Detail from Bench #5.
The result is a set of web pages that requires a bit more participation from the viewer than Red Tree Trail does. The panoramas that make up the heart of the project are very large files that the viewer needs to download. The panorama files are in a format that is designed to fill typical monitors’ screens top-to-bottom (or nearly so), spilling well offscreen to left and right. Then, panning left and right will give the viewer a little better sense of “being there” than a single, static snapshot can do.
Please come and sit a spell once in a while with me on the benches of Birr Castle Demesne. The views are not intended to be seen all in one sitting; come back once in a while during your long winter and sit on a new bench and take in its fresh perspective from an Irish summer.

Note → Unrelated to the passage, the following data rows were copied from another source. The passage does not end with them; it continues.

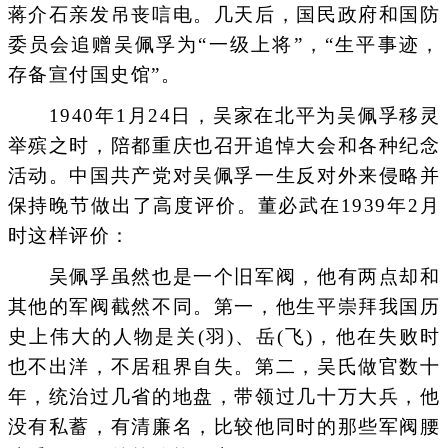
蒋介石亲发吊丧唁电。几天后，国民政府和国防
委员会追赠吴佩孚为“一级上将”，“生平事迹，
存备宣付国史馆”。
1940年1月24日，吴家在北平为吴佩孚移灵
举殡之时，陪都重庆也召开追悼大会和各种纪念
活动。中国共产党对吴佩孚一生反对外来侵略并
保持晚节做出了高度评价。董必武在1939年2月
时这样评价：
吴佩孚虽然也是一个旧军阀，他有两点却和
其他的军阀截然不同。第一，他生平崇拜我国历
史上伟大的人物是关(羽)、岳(飞)，他在失败时
也不出洋，不居租界自失。第二，吴氏做官数十
年，统治过几省的地盘，带领过几十万大兵，他
没有私蓄，有清廉名，比较他同时的那些军阀腰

And, if you really need transporting, a good soundtrack is provided by The Gardens of Birr Castle Demesne by Karin Leitner and Duccio Lombardi on flute and harp.
Here’s the link:
Birr Castle Demesne: Views from the Benches
Enjoy!
(And thank you, Margaret.)
3 comments:
Many thanks Sherwood for finding the Margaret picture and surpassing it in many ways. Your photos let me relive my stay in the Bothy and my many garden visits.
This is the awesomest idea. These are pictures to truly get lost in. Love the way the light changes between the views (toward, and away) at Bench 3. Yes, i'll be bookmarking this!
Thanks for stopping by, Margaret and Ruth. Hope to see you both back again sometime this winter -- maybe on bench 5, or maybe 15.